Nevada Public Health and Safety
Sec. § 451.597
Facilitation of anatomical gift from decedent whose body is under jurisdiction of coroner.


1.

Upon request of a procurement organization, a coroner shall release to the procurement organization the name, contact information and available medical and social history of a decedent whose body is under the jurisdiction of the coroner. If the decedents body or part is medically suitable for transplantation, therapy, research or education, the coroner shall release postmortem examination results to the procurement organization. The procurement organization may make a subsequent disclosure of the postmortem examination results or other information received from the coroner only if relevant to transplantation or therapy.

2.

The coroner may conduct a medicolegal examination by reviewing all medical records, laboratory test results, X-rays, other diagnostic results and other information that any person possesses about a donor or prospective donor whose body is under the jurisdiction of the coroner which the coroner determines may be relevant to the investigation.

3.

A person that has any information requested by a coroner pursuant to subsection 2 shall provide that information as expeditiously as possible to allow the coroner to conduct the medicolegal investigation within a period compatible with the preservation of parts for the purpose of transplantation, therapy, research or education.

4.

If an anatomical gift has been or might be made of a part of a decedent whose body is under the jurisdiction of the coroner and a postmortem examination is not required, or the coroner determines that a postmortem examination is required but that the recovery of the part that is the subject of an anatomical gift will not interfere with the examination, the coroner and procurement organization shall cooperate in the timely removal of the part from the decedent for the purpose of transplantation, therapy, research or education.

5.

If an anatomical gift of a part from the decedent under the jurisdiction of the coroner has been or might be made, but the coroner or designee initially believes that the recovery of the part could interfere with the postmortem investigation into the decedents cause or manner of death, the coroner or designee shall consult with the procurement organization or the physician or technician designated by the procurement organization to remove the part about the proposed recovery.
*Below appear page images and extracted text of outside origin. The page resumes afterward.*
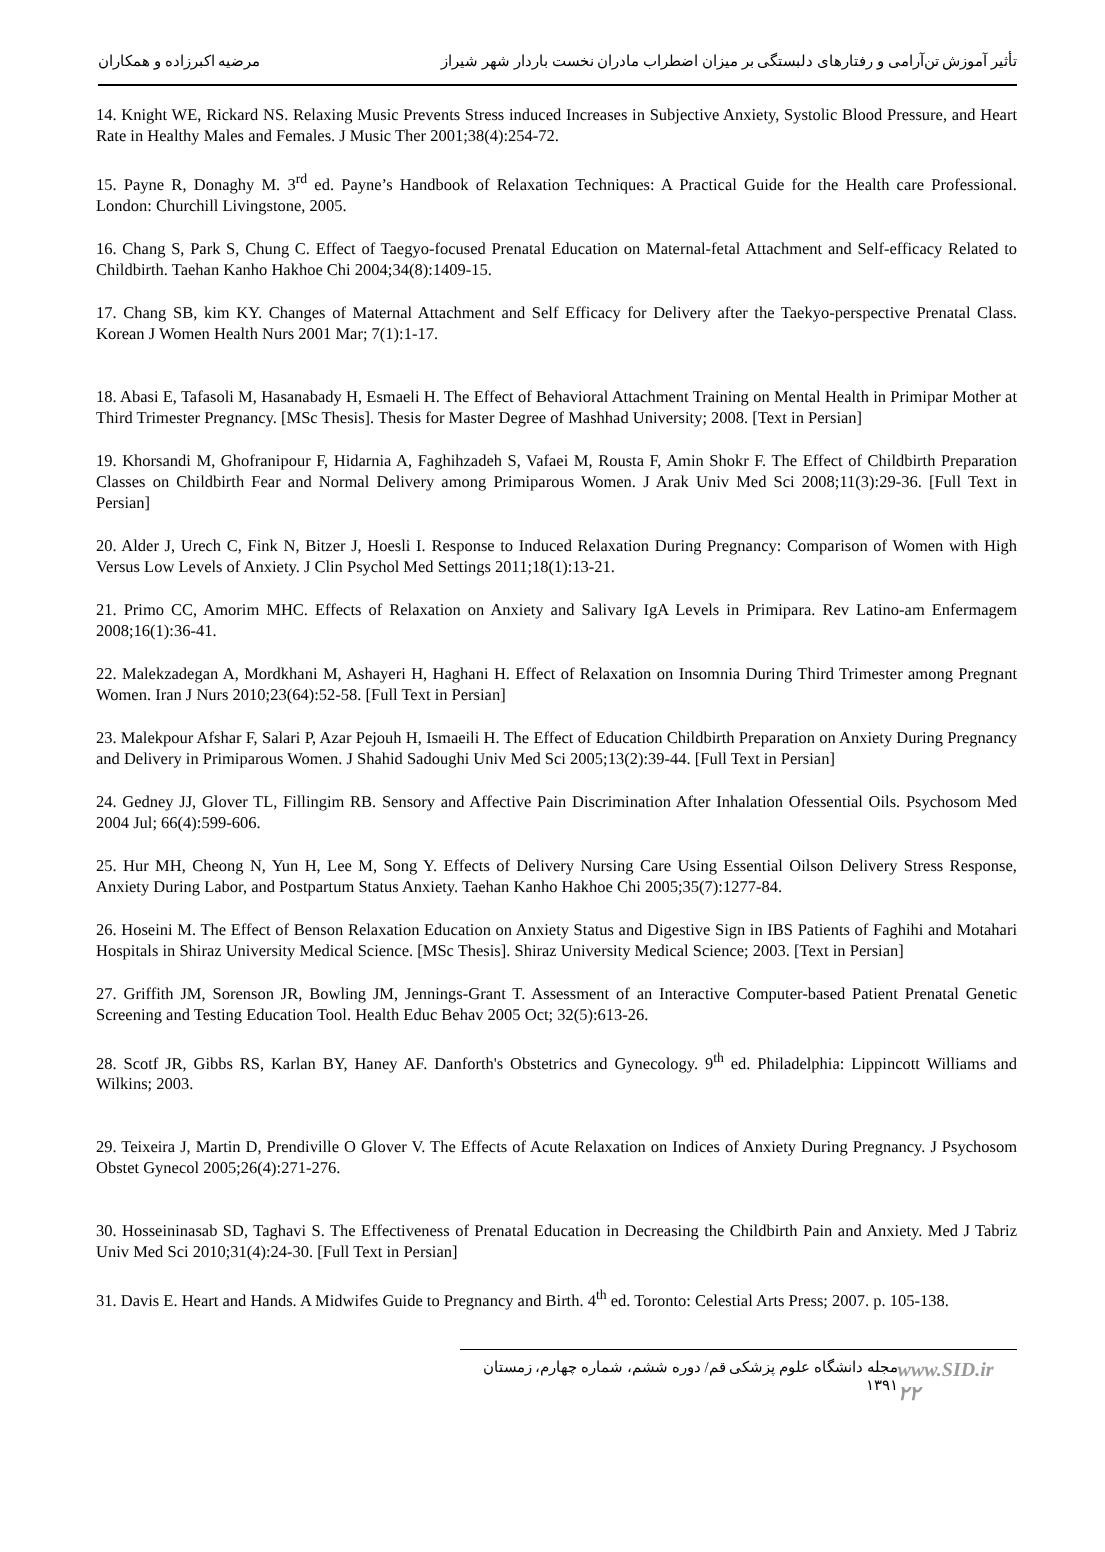مرضیه اکبرزاده و همکاران تأثیر آموزش تن‌آرامی و رفتارهای دلبستگی بر میزان اضطراب مادران نخست باردار شهر شیراز
14. Knight WE, Rickard NS. Relaxing Music Prevents Stress induced Increases in Subjective Anxiety, Systolic Blood Pressure, and Heart Rate in Healthy Males and Females. J Music Ther 2001;38(4):254-72.
15. Payne R, Donaghy M. 3<sup>rd</sup> ed. Payne’s Handbook of Relaxation Techniques: A Practical Guide for the Health care Professional. London: Churchill Livingstone, 2005.
16. Chang S, Park S, Chung C. Effect of Taegyo-focused Prenatal Education on Maternal-fetal Attachment and Self-efficacy Related to Childbirth. Taehan Kanho Hakhoe Chi 2004;34(8):1409-15.
17. Chang SB, kim KY. Changes of Maternal Attachment and Self Efficacy for Delivery after the Taekyo-perspective Prenatal Class. Korean J Women Health Nurs 2001 Mar; 7(1):1-17.
18. Abasi E, Tafasoli M, Hasanabady H, Esmaeli H. The Effect of Behavioral Attachment Training on Mental Health in Primipar Mother at Third Trimester Pregnancy. [MSc Thesis]. Thesis for Master Degree of Mashhad University; 2008. [Text in Persian]
19. Khorsandi M, Ghofranipour F, Hidarnia A, Faghihzadeh S, Vafaei M, Rousta F, Amin Shokr F. The Effect of Childbirth Preparation Classes on Childbirth Fear and Normal Delivery among Primiparous Women. J Arak Univ Med Sci 2008;11(3):29-36. [Full Text in Persian]
20. Alder J, Urech C, Fink N, Bitzer J, Hoesli I. Response to Induced Relaxation During Pregnancy: Comparison of Women with High Versus Low Levels of Anxiety. J Clin Psychol Med Settings 2011;18(1):13-21.
21. Primo CC, Amorim MHC. Effects of Relaxation on Anxiety and Salivary IgA Levels in Primipara. Rev Latino-am Enfermagem 2008;16(1):36-41.
22. Malekzadegan A, Mordkhani M, Ashayeri H, Haghani H. Effect of Relaxation on Insomnia During Third Trimester among Pregnant Women. Iran J Nurs 2010;23(64):52-58. [Full Text in Persian]
23. Malekpour Afshar F, Salari P, Azar Pejouh H, Ismaeili H. The Effect of Education Childbirth Preparation on Anxiety During Pregnancy and Delivery in Primiparous Women. J Shahid Sadoughi Univ Med Sci 2005;13(2):39-44. [Full Text in Persian]
24. Gedney JJ, Glover TL, Fillingim RB. Sensory and Affective Pain Discrimination After Inhalation Ofessential Oils. Psychosom Med 2004 Jul; 66(4):599-606.
25. Hur MH, Cheong N, Yun H, Lee M, Song Y. Effects of Delivery Nursing Care Using Essential Oilson Delivery Stress Response, Anxiety During Labor, and Postpartum Status Anxiety. Taehan Kanho Hakhoe Chi 2005;35(7):1277-84.
26. Hoseini M. The Effect of Benson Relaxation Education on Anxiety Status and Digestive Sign in IBS Patients of Faghihi and Motahari Hospitals in Shiraz University Medical Science. [MSc Thesis]. Shiraz University Medical Science; 2003. [Text in Persian]
27. Griffith JM, Sorenson JR, Bowling JM, Jennings-Grant T. Assessment of an Interactive Computer-based Patient Prenatal Genetic Screening and Testing Education Tool. Health Educ Behav 2005 Oct; 32(5):613-26.
28. Scotf JR, Gibbs RS, Karlan BY, Haney AF. Danforth's Obstetrics and Gynecology. 9<sup>th</sup> ed. Philadelphia: Lippincott Williams and Wilkins; 2003.
29. Teixeira J, Martin D, Prendiville O Glover V. The Effects of Acute Relaxation on Indices of Anxiety During Pregnancy. J Psychosom Obstet Gynecol 2005;26(4):271-276.
30. Hosseininasab SD, Taghavi S. The Effectiveness of Prenatal Education in Decreasing the Childbirth Pain and Anxiety. Med J Tabriz Univ Med Sci 2010;31(4):24-30. [Full Text in Persian]
31. Davis E. Heart and Hands. A Midwifes Guide to Pregnancy and Birth. 4<sup>th</sup> ed. Toronto: Celestial Arts Press; 2007. p. 105-138.
مجله دانشگاه علوم پزشکی قم/ دوره ششم، شماره چهارم، زمستان ۱۳۹۱ www.SID.ir ۲۲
After consultation, the coroner or designee may allow the recovery by the procurement organization to proceed and may attend and witness all procedures before, during and after removal of the part.

6.

Following the consultation under subsection 5, if the coroner or designee still intends to deny recovery, the coroner or designee, at the request of the procurement organization, shall consult additionally with the physician or technician designated by the procurement organization to remove the part before making a final determination not to allow the procurement organization to recover the part. The additional consultation must be based on the protocols developed pursuant to subsection 10 to resolve conflicts and to maximize the recovery of parts for the purpose of transplantation or therapy, except that the coroner retains the right to deny recovery based on clear need for the postmortem examination, including, without limitation, preservation of the part. After such additional consultation, the coroner or designee may:

(a)

Allow recovery by the procurement organization to proceed and may attend and witness all procedures before, during and after removal of the part; or

(b)

If the coroner or designee reasonably believes that the part may be involved in determining the decedents cause or manner of death, deny recovery by the procurement organization.

7.

If the coroner or designee denies recovery under subsection 6:

(a)

The coroner or designee shall:

(1)

Document in a record the specific reasons for not allowing recovery of the part;

(2)

Include the specific reasons in the records of the coroner; and

(3)

Share such records, including, without limitation, the specific reasons documented by the coroner or designee for not allowing recovery of the part, with the procurement organization in the interest of improving the protocols developed pursuant to subsection 10; and

(b)

The procurement organization shall include in its records the specific reasons documented by the coroner or designee for not allowing recovery of the part.

8.

If the coroner or designee allows recovery of a part under subsection 4, 5 or 6, the procurement organization, upon request, shall cause the physician or technician who removes the part to provide the coroner, in a timely manner, with a record describing the condition of the part, a biopsy, a photograph and any other information and observations that would assist in the postmortem examination.

9.

If a coroner or designee elects to attend and witness a removal procedure under subsection 5 or 6, the procurement organization requesting the recovery of the part shall, upon request by the coroner or designee, reimburse the coroner or designee for the additional costs incurred in attending and witnessing the removal procedure.

10.

For purposes of subsection 6, the coroner and the procurement organization shall develop mutually agreed-upon protocols to resolve conflicts between the coroner and the procurement organization regarding the recovery of parts. The protocols:

(a)

Must focus on maximizing the recovery of parts for the purpose of transplantation or therapy;

(b)

Must allow the coroner the right to deny recovery of a part where recovery of the part could interfere with the postmortem investigation into the decedents cause or manner of death; and

(c)

May include, without limitation, requirements and procedures concerning:

(1)

Consultations and cooperation between the coroner or designee and the physician or technician designated by the procurement organization to remove the part;

(2)

The taking of photographs before, during and after removal of the part;

(3)

Video recording the removal procedure; and

(4)

The taking of tissue samples from the part and the conducting of biopsies, testing or other examinations of the part.